选段

....

我们在寻访传统村落的途中,为发现藏于深山的美丽古村落而惊喜连连,也为未来得及抢救而消失的古村落而惋惜失落。
不可否认,21世纪以来,城镇化与现代化建设的快速发展,对传统村落及其文化遗产造成前所未有的冲击。据有关统计数据显示,2002年前,中国有360万个自然村,到2012年,减少到270万个,十年里有90万个村子消失了,每天就有200多个自然村落消失,而自然村中包含众多古村落。
“每一分钟,都有文化遗产在消失。如果我们再不行动,我们怎么面对我们的子孙?”中国民协原主席、著名民俗学者冯骥才大声疾呼。
2014年,省民协和省摄协组织150余人分成23个普查队,在全省开展传统村落立档调查工作,为39个国家级传统村落立档调查,还对新发现的160个传统村落进行了立档调查,获取文字记录资料500余万字,拍摄图片20余万张。2015年,河北日报报业集团的20名记者组成5个小分队行动起来,走访记录下56个国家级传统村落的生存状态,撰写11.2万字的文章,刊发56张图片,搜集拍摄了56个村落的原始影像资料。
“如今的农村,只有70岁左右的老者才能够部分地讲出古老村落、古老宗族的历史。从古至今延续的村落名称,延续千百年的姓氏、宗族结构,古老的农舍、村街、水井、老树、牌坊、祠堂、宗庙、戏台等很多都消失了。这些故事的主人或者随着时间的推移自然老去,或者在城镇化进程中随子女进城养老,从而永远地离开故事的发生地。”中国民协顾问、省民协主席郑一民说,这是他们在传统村落调查立档过程中遇到的最迫切的问题。而这,也是记者小分队走访传统村落所深切觉察到的现实困境——传统村落如何留住人,留住传承,迫在眉睫!
“留住形,才能留住神。留住人,才能留住魂。”省文物局局长张立方说,一座座古村落就是一部部生活史,一定要活态留存下来。没有了古风古貌的形态,就无法聚集精神,而只有古建筑等物质载体形式,没有了人,没有了与之相关的生产和生活,一样是空壳,是没有精神的僵尸。
“近年来,有些地方并没有真正地重视文化遗产,为了城镇化发展,拆毁了许多文化古迹、古村镇、古城,这种对历史文化的毁坏是不可逆的,很令人遗憾。”省政协委员贾占生也做过传统村落相关的提案和研究,他说,许多地方对于如何处理好城镇化过程中传统村落保护和发展的关系,还没有更高的认识,大批传统村落的消失到现在也没有引起一些地方领导干部的足够重视。

....

所给清单
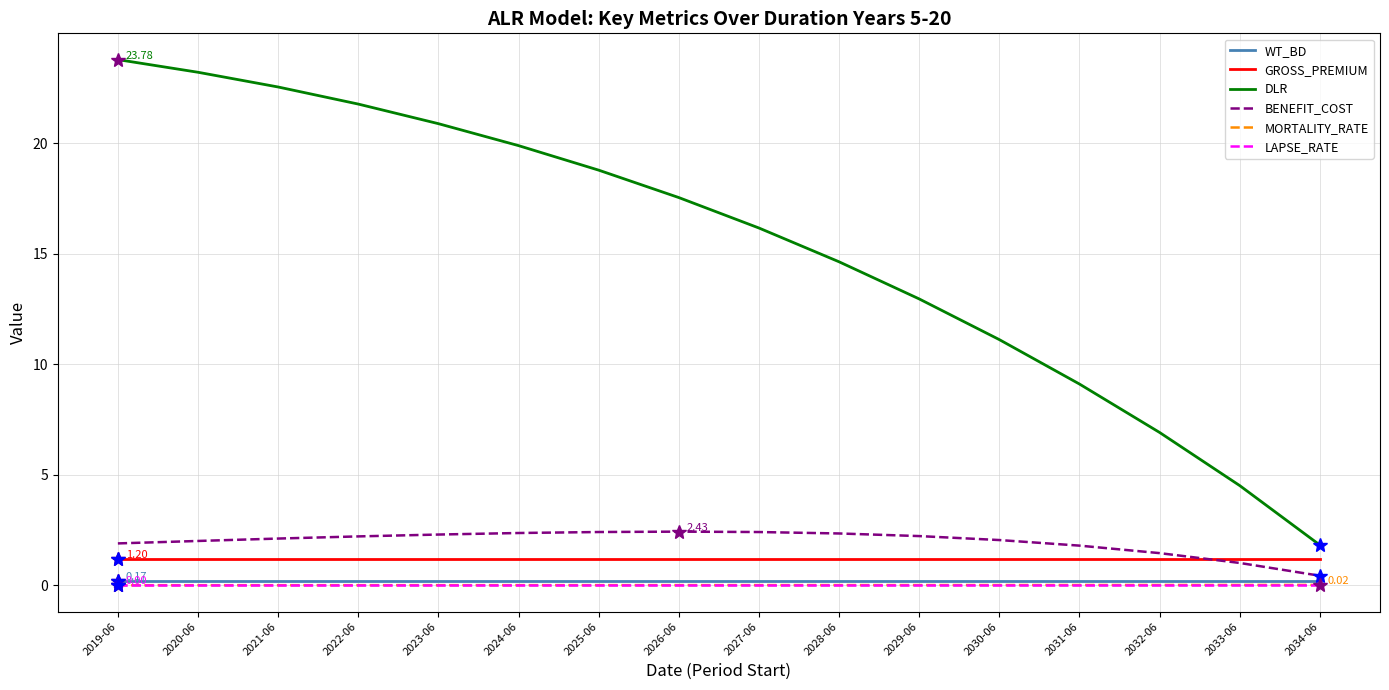

Between 2022-06 and 2026-06, which series saw the biggest shift?

DLR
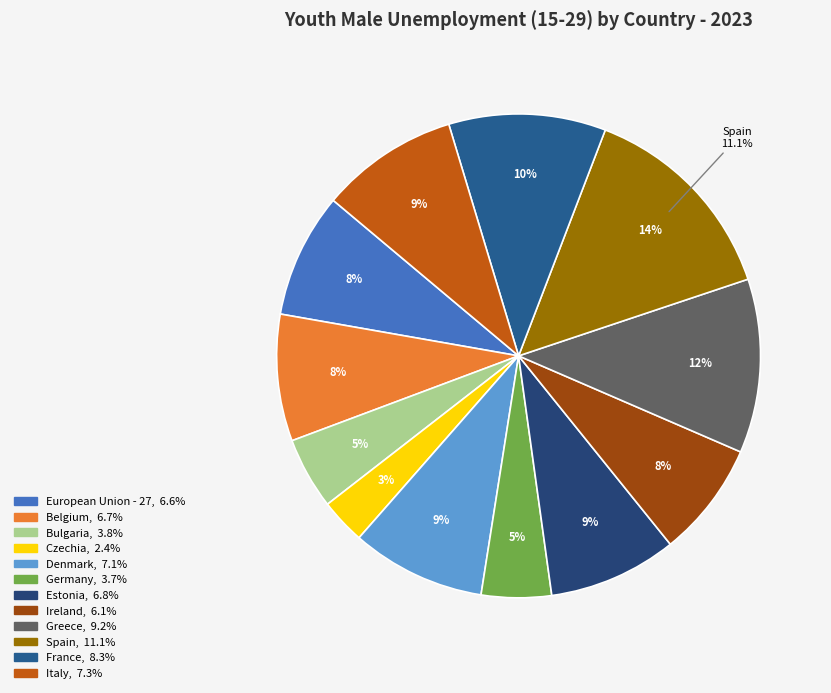

Is there any slice that represents more than half of the pie?

No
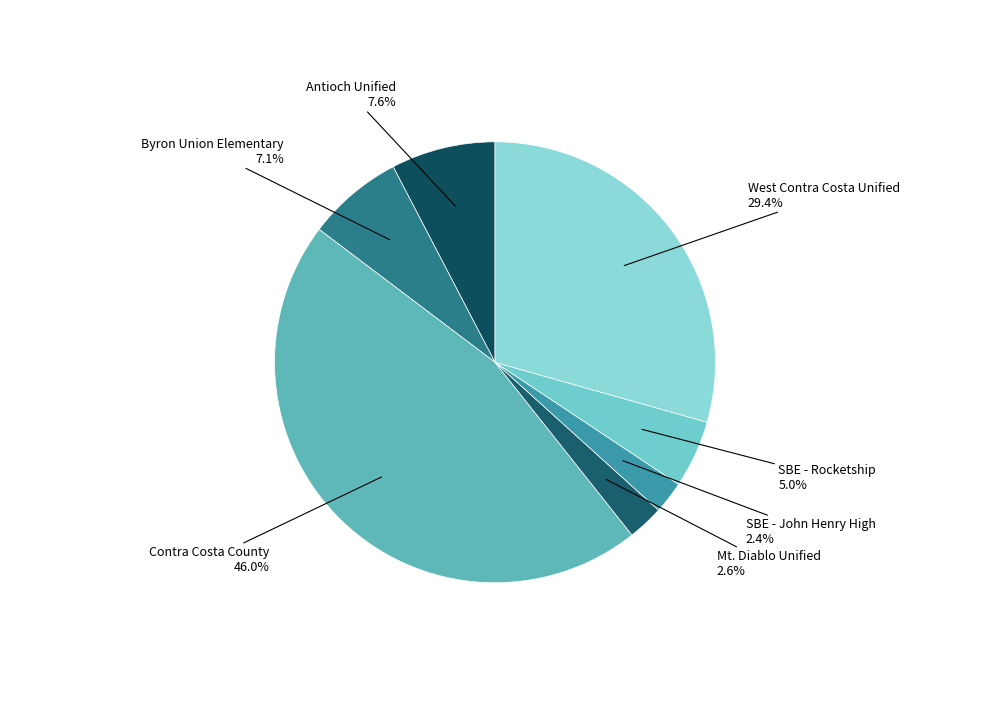

How many slices are in this pie chart?

7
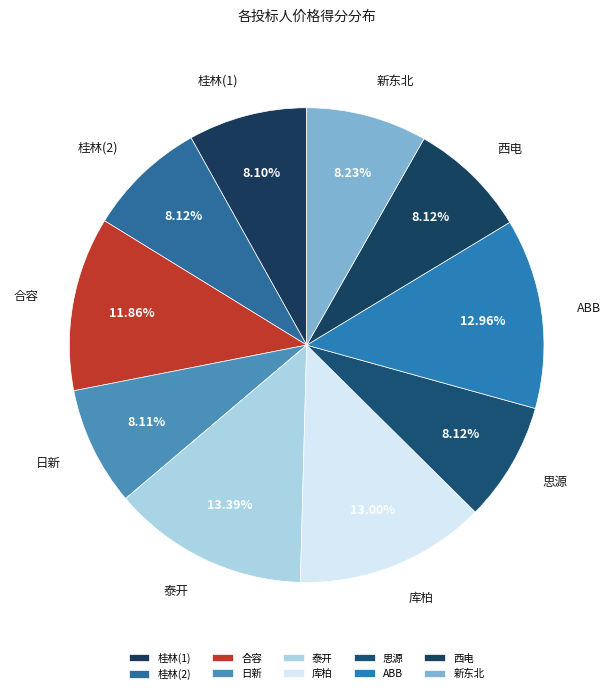

Between 合容 and 库柏, which is larger?

库柏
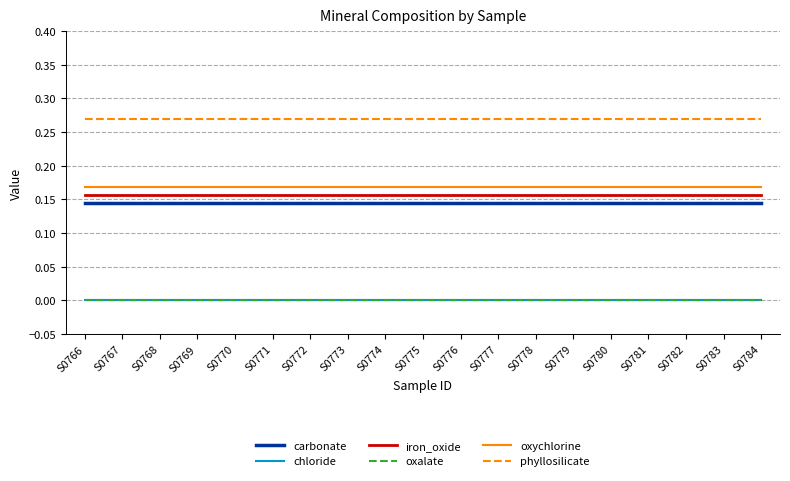

Does the chart have visible grid lines?

Yes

....

任务要求 1
请复述传统村落选段中的一段原文，从“我们在寻访传统村落的途中,为”起，直到“样是空壳,是没有精神的僵尸。”为止（含这几个字）。
任务要求 2
据传统村落选段，2014年省民协和省摄协组织的人员共分成了多少个普查队？
任务要求 3
请接着传统村落选段的最后一句续写下去。
清单与选段并无关联。

参考答案 1
我们在寻访传统村落的途中,为发现藏于深山的美丽古村落而惊喜连连,也为未来得及抢救而消失的古村落而惋惜失落。
不可否认,21世纪以来,城镇化与现代化建设的快速发展,对传统村落及其文化遗产造成前所未有的冲击。据有关统计数据显示,2002年前,中国有360万个自然村,到2012年,减少到270万个,十年里有90万个村子消失了,每天就有200多个自然村落消失,而自然村中包含众多古村落。
“每一分钟,都有文化遗产在消失。如果我们再不行动,我们怎么面对我们的子孙?”中国民协原主席、著名民俗学者冯骥才大声疾呼。
2014年,省民协和省摄协组织150余人分成23个普查队,在全省开展传统村落立档调查工作,为39个国家级传统村落立档调查,还对新发现的160个传统村落进行了立档调查,获取文字记录资料500余万字,拍摄图片20余万张。2015年,河北日报报业集团的20名记者组成5个小分队行动起来,走访记录下56个国家级传统村落的生存状态,撰写11.2万字的文章,刊发56张图片,搜集拍摄了56个村落的原始影像资料。
“如今的农村,只有70岁左右的老者才能够部分地讲出古老村落、古老宗族的历史。从古至今延续的村落名称,延续千百年的姓氏、宗族结构,古老的农舍、村街、水井、老树、牌坊、祠堂、宗庙、戏台等很多都消失了。这些故事的主人或者随着时间的推移自然老去,或者在城镇化进程中随子女进城养老,从而永远地离开故事的发生地。”中国民协顾问、省民协主席郑一民说,这是他们在传统村落调查立档过程中遇到的最迫切的问题。而这,也是记者小分队走访传统村落所深切觉察到的现实困境——传统村落如何留住人,留住传承,迫在眉睫!
“留住形,才能留住神。留住人,才能留住魂。”省文物局局长张立方说,一座座古村落就是一部部生活史,一定要活态留存下来。没有了古风古貌的形态,就无法聚集精神,而只有古建筑等物质载体形式,没有了人,没有了与之相关的生产和生活,一样是空壳,是没有精神的僵尸。

参考答案 2
23个普查队。

参考答案 3
“这是一个可怕的现实,也是一个观念的问题。”《共产党员》杂志社社长、省委宣传部文艺处处长王振儒表示,如果基层干部没有从根本观念上爱护传统村落,保护传统村落就会成为空口号。他建议,结合全省美丽乡村建设的深入推进,有关部门应把传统村落保护作为考察政绩的指标纳入政府政绩考核机制。自上而下和自下而上相互呼应,形成一个保护传统村落的良好循环,才能激发传统村落的新活力。
乡愁,该如何安放?
“让居民望得见山、看得见水、记得住乡愁。”乡愁该如何安放?寄托人们乡愁的传统村落又该何去何从?
我们在走访全省传统村落的过程中,发现传统村落基本上有三种模式:一是新旧建筑杂陈,人们仍生活其中;二是为生活方便另建新村,老村落多闲置,少人居住生活;三是择地复建一座仿古村落,用于旅游开发,原来的古村落已经面目全非。这三种模式基本上也是国内和国际上历史文化名城名镇名村最常见的存在模式。这几种模式究竟孰好孰坏目前并无定论。如何更好地对这些传统村落进行分类保护?如何进一步发展和利用好这些传统村落?它们今后究竟该何去何从?
“我们正在探索第四种保护模式,也是最具活态的保护模式,即传统村落保护区模式。”郑一民说,全国第一个传统村落保护区已经落户井陉,保护区范围包含井陉县天长镇、于家乡、南障城镇、秀林镇4个乡镇的24个村庄,传统村落面积306.2公顷,总人口23542人。保护区将按照尊重自然和历史文脉保护整体风貌,体现历史真实性及可持续性的原则,对集中连片古村落实施整体规划、重点保护。
令人欣慰的是,8月1日,浙江省在全国率先出台了《关于加强传统村落保护发展的指导意见》,并决定于今年10月1日起正式实施。王振儒呼吁,我省也应该尽快出台政府层面的指导意见,让我省传统村落的保护发展有章可循、有据可查。
另外,传统村落的保护,不能仅停留在政府与专家层面上,更应是“生于斯长于斯”的村民的自觉行动。陈旭霞坦言,要想让传统村落焕发出勃勃生机,持续科学发展,必须要培养一批对传统村落进行保护与开发的返乡青年、返乡创客,激发他们“落叶归根”“衣锦还乡”的意愿,鼓励当地年轻人回乡为保护自己的村落作贡献。
传统村落的旅游开发被业内公认是一个前期投入高、运营难度大、回报周期长的工程。省政府参事室参事、文史馆馆员梁勇建议,传统村落的利用和开发,既要做好政府主导与市场化运营的结合,又要做好传统村落原貌保护,深入挖掘文化内涵。“旅游开发宁可慢一些,一定先做好规划,不能让古村落失去原有韵味。”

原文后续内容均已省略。